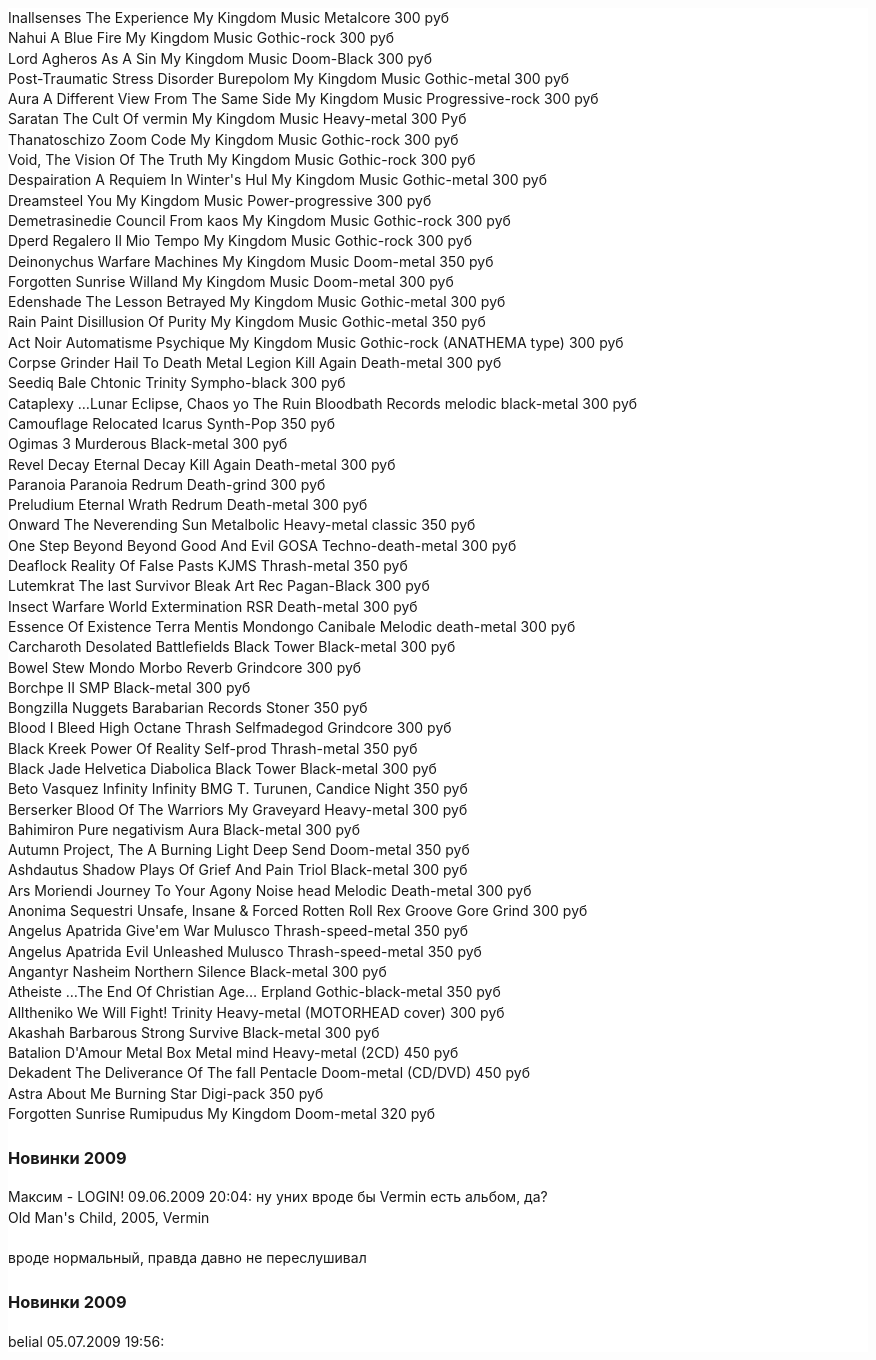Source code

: Inallsenses	The Experience	My Kingdom Music	Metalcore	300 руб<BR>Nahui	A Blue Fire	My Kingdom Music	Gothic-rock	300 руб<BR>Lord Agheros	As A Sin	My Kingdom Music	Doom-Black	300 руб<BR>Post-Traumatic Stress Disorder	Burepolom	My Kingdom Music	Gothic-metal	300 руб<BR>Aura	A Different View From The Same Side	My Kingdom Music	Progressive-rock	300 руб<BR>Saratan	The Cult Of vermin	My Kingdom Music	Heavy-metal	300 Руб<BR>Thanatoschizo	Zoom Code	My Kingdom Music	Gothic-rock	300 руб<BR>Void, The	Vision Of The Truth	My Kingdom Music	Gothic-rock	300 руб<BR>Despairation	A Requiem In Winter's Hul	My Kingdom Music	Gothic-metal	300 руб<BR>Dreamsteel	You	My Kingdom Music	Power-progressive	300 руб<BR>Demetrasinedie	Council From kaos	My Kingdom Music	Gothic-rock	300 руб<BR>Dperd	Regalero Il Mio Tempo	My Kingdom Music	Gothic-rock	300 руб<BR>Deinonychus	Warfare Machines	My Kingdom Music	Doom-metal	350 руб<BR>Forgotten Sunrise	Willand	My Kingdom Music	Doom-metal	300 руб<BR>Edenshade	The Lesson Betrayed	My Kingdom Music	Gothic-metal	300 руб<BR>Rain Paint	Disillusion Of Purity	My Kingdom Music	Gothic-metal	350 руб<BR>Act Noir	Automatisme Psychique	My Kingdom Music	Gothic-rock (ANATHEMA type)	300 руб<BR>Corpse Grinder	Hail To Death Metal Legion	Kill Again	Death-metal	300 руб<BR>Seediq Bale	Chtonic	Trinity	Sympho-black	300 руб<BR>Cataplexy	…Lunar Eclipse, Chaos yo The Ruin	Bloodbath Records	melodic black-metal	300 руб<BR>Camouflage	Relocated	Icarus	Synth-Pop	350 руб<BR>Ogimas	3	Murderous	Black-metal	300 руб<BR>Revel Decay	Eternal Decay	Kill Again	Death-metal	300 руб<BR>Paranoia	Paranoia	Redrum	Death-grind	300 руб<BR>Preludium	Eternal Wrath	Redrum	Death-metal	300 руб<BR>Onward	The Neverending Sun	Metalbolic	Heavy-metal classic	350 руб<BR>One Step Beyond	Beyond Good And Evil	GOSA	Techno-death-metal	300 руб<BR>Deaflock	Reality Of False Pasts	KJMS	Thrash-metal	350 руб<BR>Lutemkrat	The last Survivor	Bleak Art Rec	Pagan-Black	300 руб<BR>Insect Warfare	World Extermination	RSR	Death-metal	300 руб<BR>Essence Of Existence	Terra Mentis	Mondongo Canibale	Melodic death-metal	300 руб<BR>Carcharoth	Desolated Battlefields	Black Tower	Black-metal	300 руб<BR>Bowel Stew	Mondo Morbo	Reverb	Grindcore	300 руб<BR>Borchpe	II	SMP	Black-metal	300 руб<BR>Bongzilla	Nuggets	Barabarian Records	Stoner	350 руб<BR>Blood I Bleed	High Octane Thrash	Selfmadegod	Grindcore	300 руб<BR>Black Kreek	Power Of Reality	Self-prod	Thrash-metal	350 руб<BR>Black Jade	Helvetica Diabolica	Black Tower	Black-metal	300 руб<BR>Beto Vasquez Infinity	Infinity	BMG	T. Turunen, Candice Night	350 руб<BR>Berserker	Blood Of The Warriors	My Graveyard	Heavy-metal	300 руб<BR>Bahimiron	Pure negativism	Aura	Black-metal	300 руб<BR>Autumn Project, The	A Burning Light	Deep Send	Doom-metal	350 руб<BR>Ashdautus	Shadow Plays Of Grief And Pain	Triol	Black-metal	300 руб<BR>Ars Moriendi	Journey To Your Agony	Noise head	Melodic Death-metal	300 руб<BR>Anonima Sequestri	Unsafe, Insane & Forced	Rotten Roll Rex	Groove Gore Grind	300 руб<BR>Angelus Apatrida	Give'em War	Mulusco	Thrash-speed-metal	350 руб<BR>Angelus Apatrida	Evil Unleashed	Mulusco	Thrash-speed-metal	350 руб<BR>Angantyr	Nasheim	Northern Silence	Black-metal	300 руб<BR>Atheiste	…The End Of Christian Age…	Erpland	Gothic-black-metal	350 руб<BR>Alltheniko	We Will Fight!	Trinity 	Heavy-metal (MOTORHEAD cover)	300 руб<BR>Akashah	Barbarous	Strong Survive	Black-metal	300 руб<BR>Batalion D'Amour	Metal Box	Metal mind	Heavy-metal (2CD)	450 руб<BR>Dekadent	The Deliverance Of The fall	Pentacle	Doom-metal (CD/DVD)	450 руб<BR>Astra	About Me	Burning Star	Digi-pack	350 руб<BR>Forgotten Sunrise	Rumipudus	My Kingdom	Doom-metal	320 руб<BR>

### Новинки 2009

Максим - LOGIN! 09.06.2009 20:04:
ну уних вроде бы Vermin есть альбом, да?<BR>Old Man's Child, 2005, Vermin<BR><BR>вроде нормальный, правда давно не переслушивал

### Новинки 2009

belial 05.07.2009 19:56:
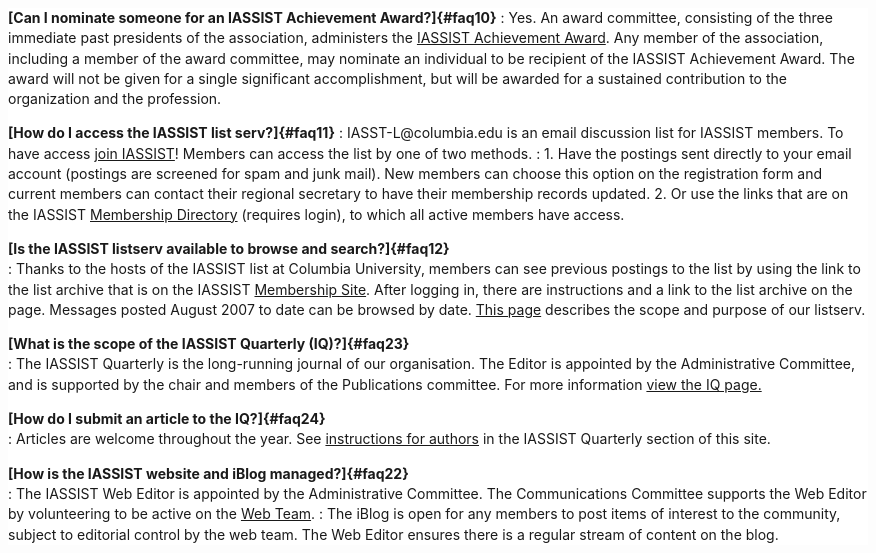 

**[Can I nominate someone for an IASSIST Achievement Award?]{#faq10}**
:   Yes. An award committee, consisting of the three immediate past
    presidents of the association, administers the [IASSIST Achievement
    Award](https://www.iassistdata.org/about/awards.html). Any member of
    the association, including a member of the award committee, may
    nominate an individual to be recipient of the IASSIST Achievement
    Award. The award will not be given for a single significant
    accomplishment, but will be awarded for a sustained contribution to
    the organization and the profession.



**[How do I access the IASSIST list serv?]{#faq11}**
:   IASST-L\@columbia.edu is an email discussion list for IASSIST
    members. To have access [join
    IASSIST](http://www.iassistdata.info/application)! Members can
    access the list by one of two methods.
:   1.  Have the postings sent directly to your email account (postings
        are screened for spam and junk mail). New members can choose
        this option on the registration form and current members can
        contact their regional secretary to have their membership
        records updated.
    2.  Or use the links that are on the IASSIST [Membership
        Directory](http://www.iassistdata.info/directory) (requires
        login), to which all active members have access.



**[Is the IASSIST listserv available to browse and search?]{#faq12}**\
:   Thanks to the hosts of the IASSIST list at Columbia University,
    members can see previous postings to the list by using the link to
    the list archive that is on the IASSIST [Membership
    Site](http://www.iassistdata.info/). After logging in, there are
    instructions and a link to the list archive on the page. Messages
    posted August 2007 to date can be browsed by date. [This
    page](https://www.iassistdata.org/about/iasst-l.html) describes the
    scope and purpose of our listserv.



**[What is the scope of the IASSIST Quarterly (IQ)?]{#faq23}**\
:   The IASSIST Quarterly is the long-running journal of our
    organisation. The Editor is appointed by the Administrative
    Committee, and is supported by the chair and members of the
    Publications committee. For more information [view the IQ
    page.](/iq)



**[How do I submit an article to the IQ?]{#faq24}**\
:   Articles are welcome throughout the year. See [instructions for
    authors](/iq/instructions-authors) in the IASSIST Quarterly section
    of this site.



**[How is the IASSIST website and iBlog managed?]{#faq22}**\
:   The IASSIST Web Editor is appointed by the Administrative Committee.
    The Communications Committee supports the Web Editor by volunteering
    to be active on the [Web Team](/about/web-team).
:   The iBlog is open for any members to post items of interest to the
    community, subject to editorial control by the web team. The Web
    Editor ensures there is a regular stream of content on the blog.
-------
* _What you will do_: All lines above with "instructions" in them should be returned.

* _Final answer_:
    instructions and a link to the list archive on the page. Messages
:   Articles are welcome throughout the year. See [instructions for
    authors](/iq/instructions-authors) in the IASSIST Quarterly section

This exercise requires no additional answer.